29/04/2008

Et pendant ce temps-là...


Devant le succès (immense) de Bienvenue chez les Ch’tis, le critique ne peut que poser la même question que Babe face au chien qui l’assaille : pourquoi ? Il est, lui aussi, désemparé, incapable d’expliquer par des raisons esthétiques un phénomène qui relève sans doute plus de la sociologie. Comment un film à tous points de vues peu ambitieux a-t-il pu se créer une audience historique, et amener aux cinéma tous ceux (ils sont nombreux) qui n’y vont qu’une fois par décennie ? Les plus courageux ont émis une hypothèse : le film de Dany Boon aurait le don de rassurer. Bienvenue chez les Ch’tis serait l’histoire d’une mondialisation miniature (littéralement, d’un facteur délocalisé) que la réduction d’échelle rendrait acceptable et heureuse : l’étranger est toujours du même pays et le pays est, déjà, un melting-pot réussi (l’idée maîtresse étant de faire jouer le Français du Sud et le Français du Nord, ces essences, par deux acteurs « issus de l’immigration »).

• [CONSIGNE A]: Recopiez à l'identique toutes les fiches qui suivent, en omettant les images, s'il vous plaît.

• [FICHES RÉPERTORIÉES]:
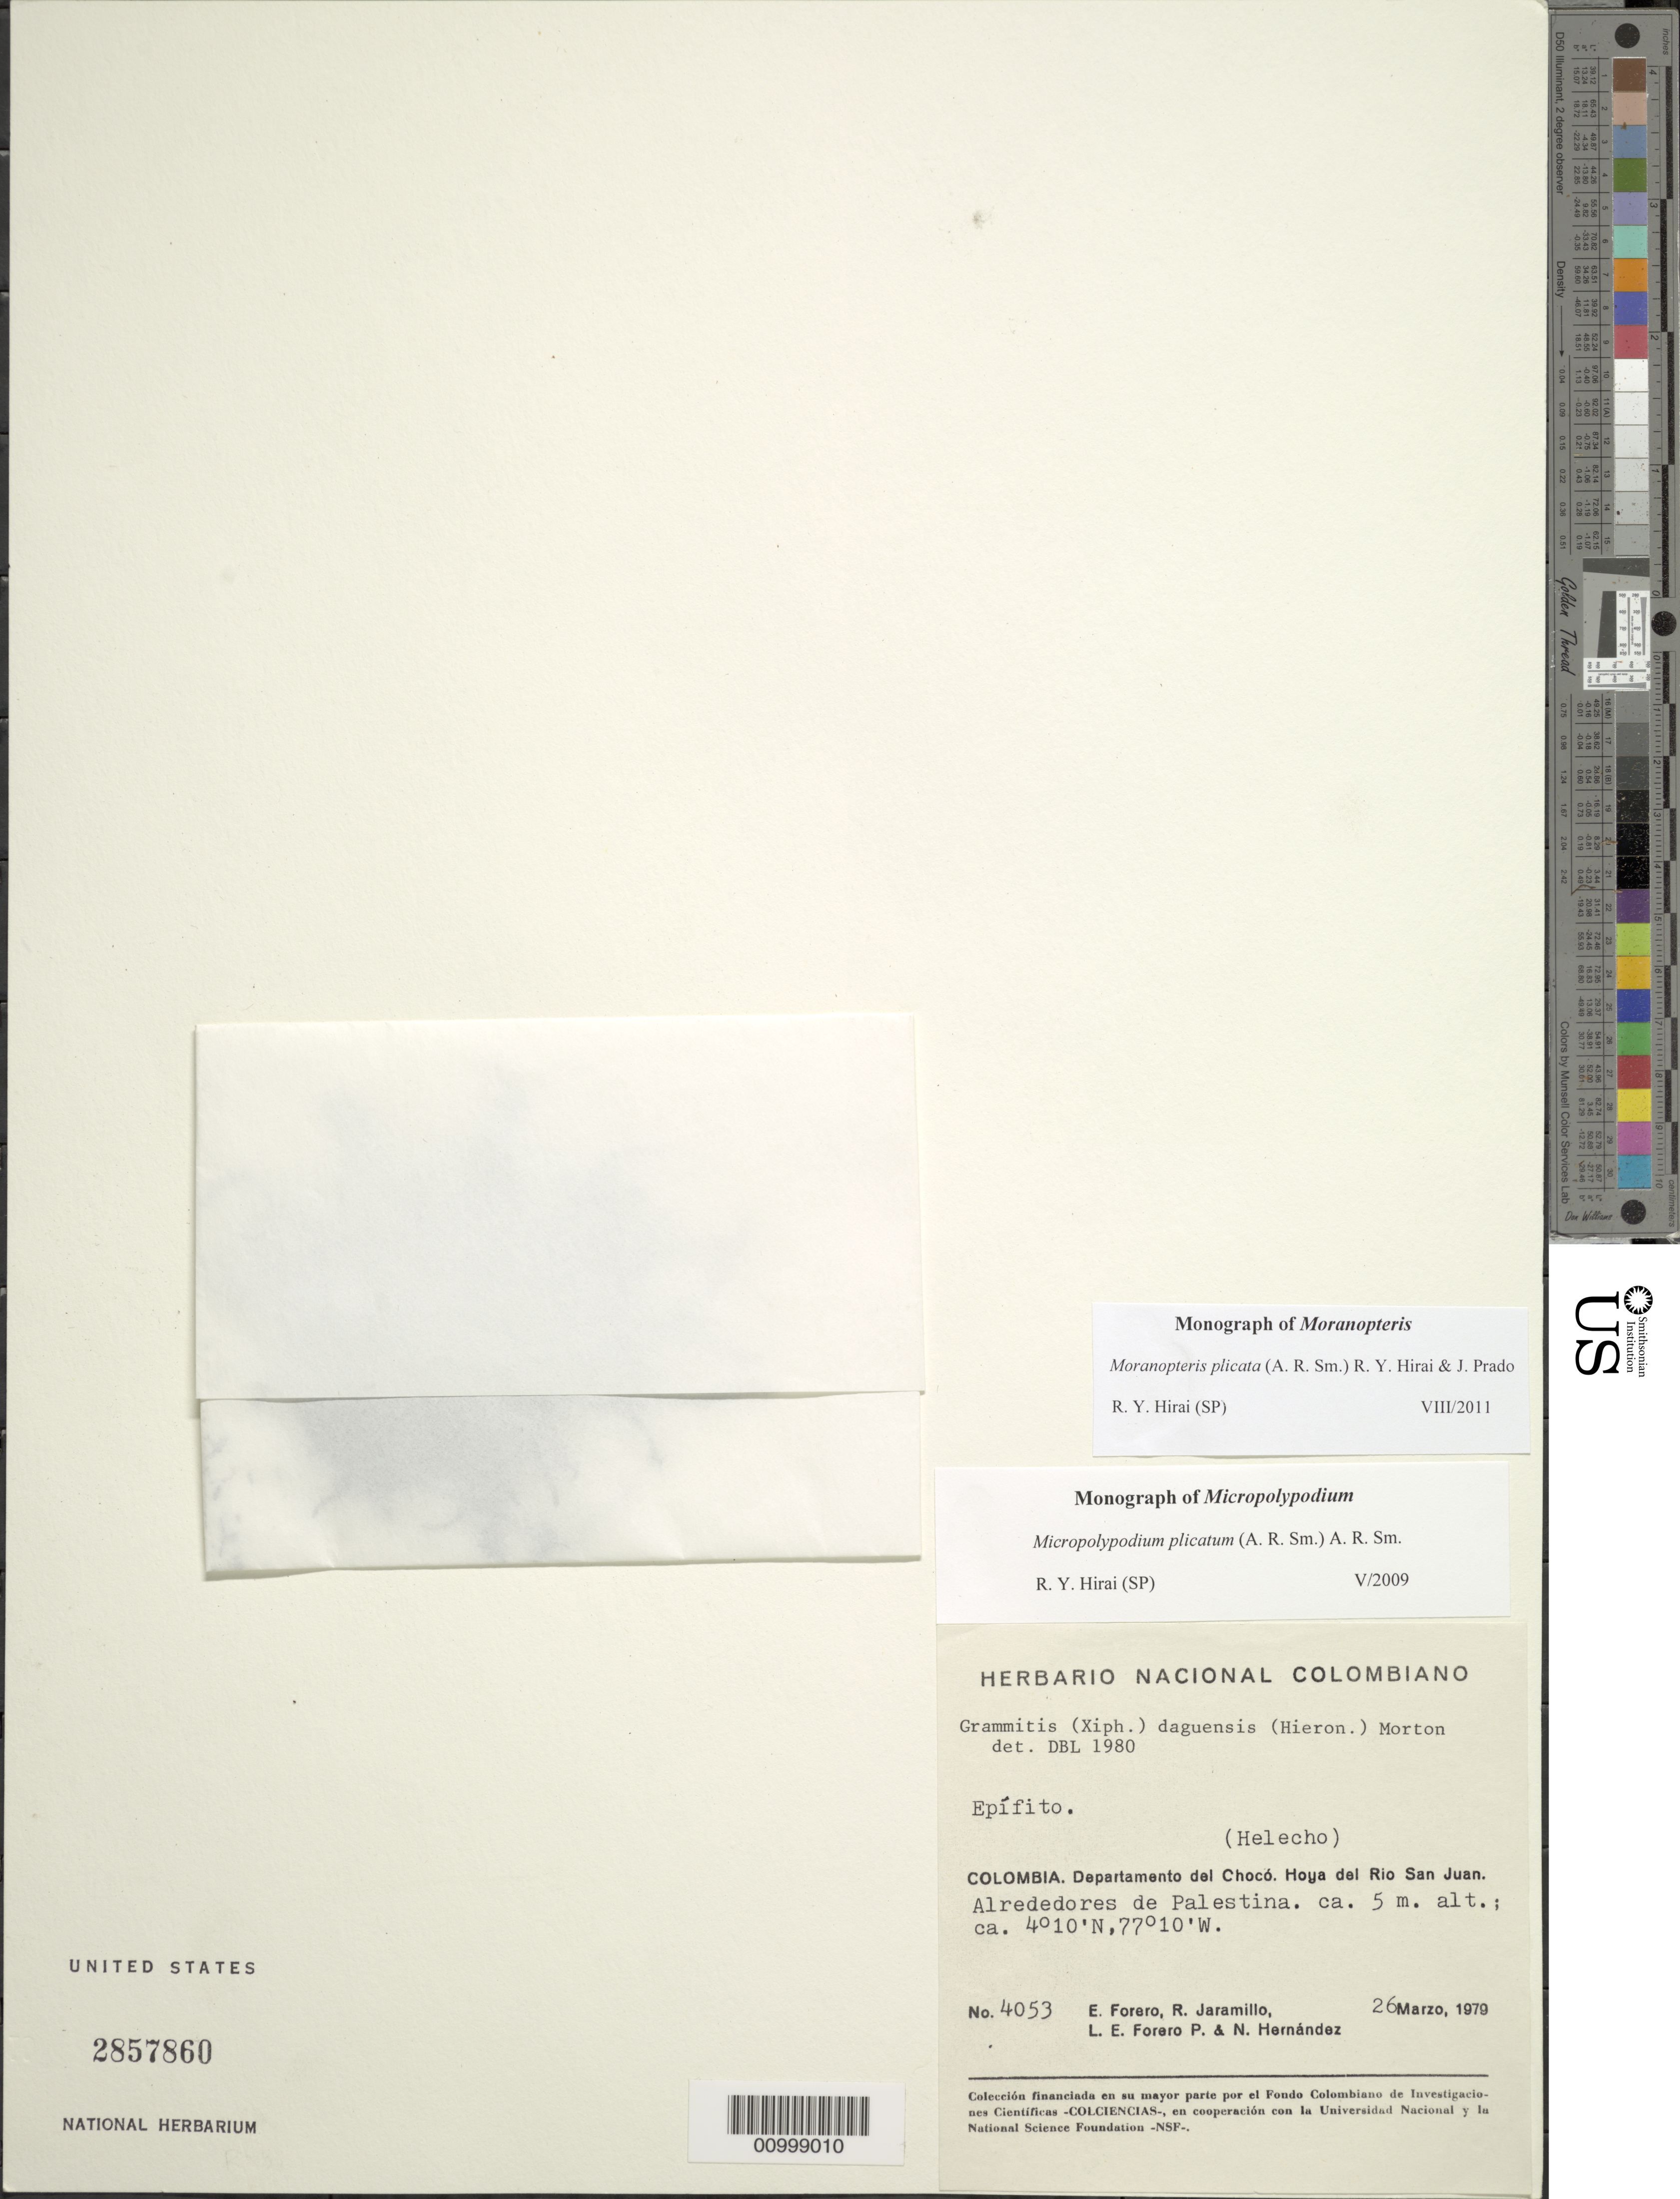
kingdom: Plantae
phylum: Tracheophyta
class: Polypodiopsida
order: Polypodiales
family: Polypodiaceae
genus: Moranopteris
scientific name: Moranopteris plicata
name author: (A.R. Sm.) R. Y. Hirai & J. Prado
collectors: E. Forero, R. Jaramillo M., L. E. Forero & N. Hernandez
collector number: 4053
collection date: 1979-03-26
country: Colombia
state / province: Chocó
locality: Hoya del Rio San Juan. Alrededores de Palestina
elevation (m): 5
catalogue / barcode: US 2857860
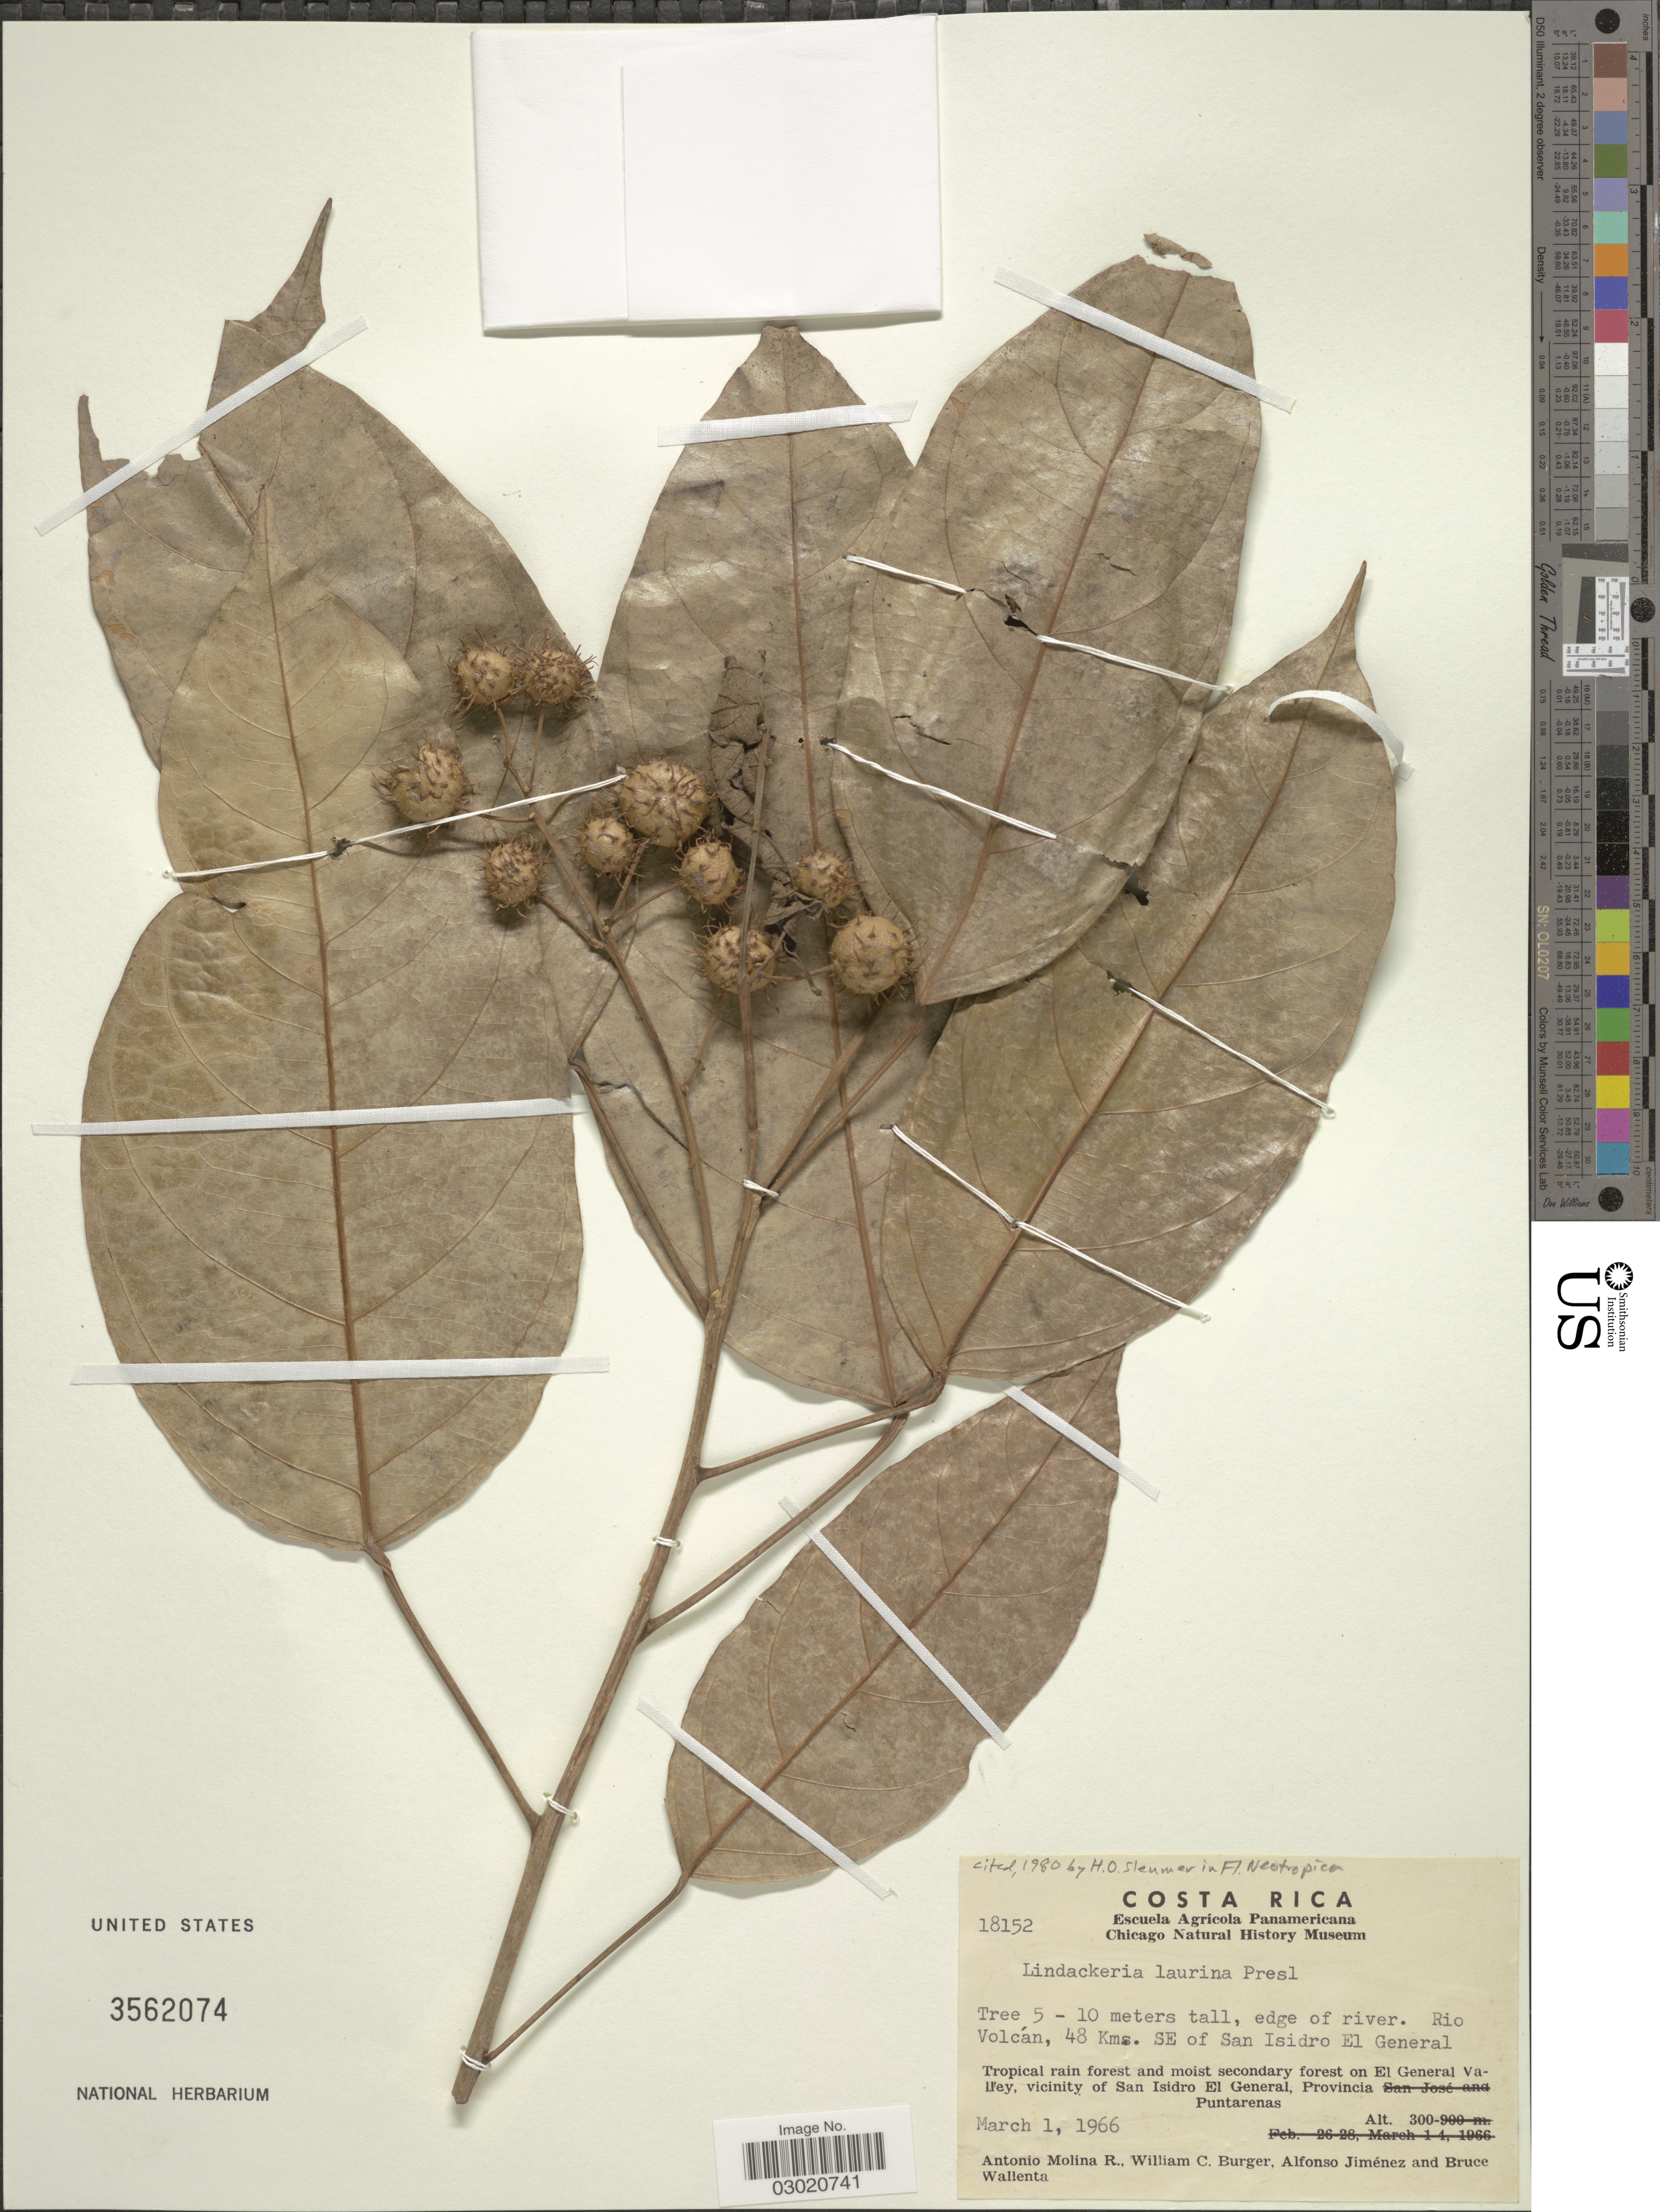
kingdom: Plantae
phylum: Tracheophyta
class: Magnoliopsida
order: Malpighiales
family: Achariaceae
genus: Lindackeria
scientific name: Lindackeria laurina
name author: C. Presl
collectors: A. Molina R., W. Burger, A. Jiménez & B. Wallenta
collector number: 18152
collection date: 1966-03-01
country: Costa Rica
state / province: Puntarenas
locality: Tropical rain forest and moist secondary forest on El General Valley, vicinity of San Isidro El General, edge of river, Rio Volcán, 48 Kms, SE of San Isidro El General.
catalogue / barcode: US 3562074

• [CONSIGNE B]: Selon la page, quelle hypothèse les plus courageux ont-ils émise au sujet du film de Dany Boon ?

• [RÉPONSE COMPLÈTE A]:
kingdom: Plantae
phylum: Tracheophyta
class: Polypodiopsida
order: Polypodiales
family: Polypodiaceae
genus: Moranopteris
scientific name: Moranopteris plicata
name author: (A.R. Sm.) R. Y. Hirai & J. Prado
collectors: E. Forero, R. Jaramillo M., L. E. Forero & N. Hernandez
collector number: 4053
collection date: 1979-03-26
country: Colombia
state / province: Chocó
locality: Hoya del Rio San Juan. Alrededores de Palestina
elevation (m): 5
catalogue / barcode: US 2857860
kingdom: Plantae
phylum: Tracheophyta
class: Magnoliopsida
order: Malpighiales
family: Achariaceae
genus: Lindackeria
scientific name: Lindackeria laurina
name author: C. Presl
collectors: A. Molina R., W. Burger, A. Jiménez & B. Wallenta
collector number: 18152
collection date: 1966-03-01
country: Costa Rica
state / province: Puntarenas
locality: Tropical rain forest and moist secondary forest on El General Valley, vicinity of San Isidro El General, edge of river, Rio Volcán, 48 Kms, SE of San Isidro El General.
catalogue / barcode: US 3562074

• [RÉPONSE COMPLÈTE B]: Le film de Dany Boon aurait le don de rassurer.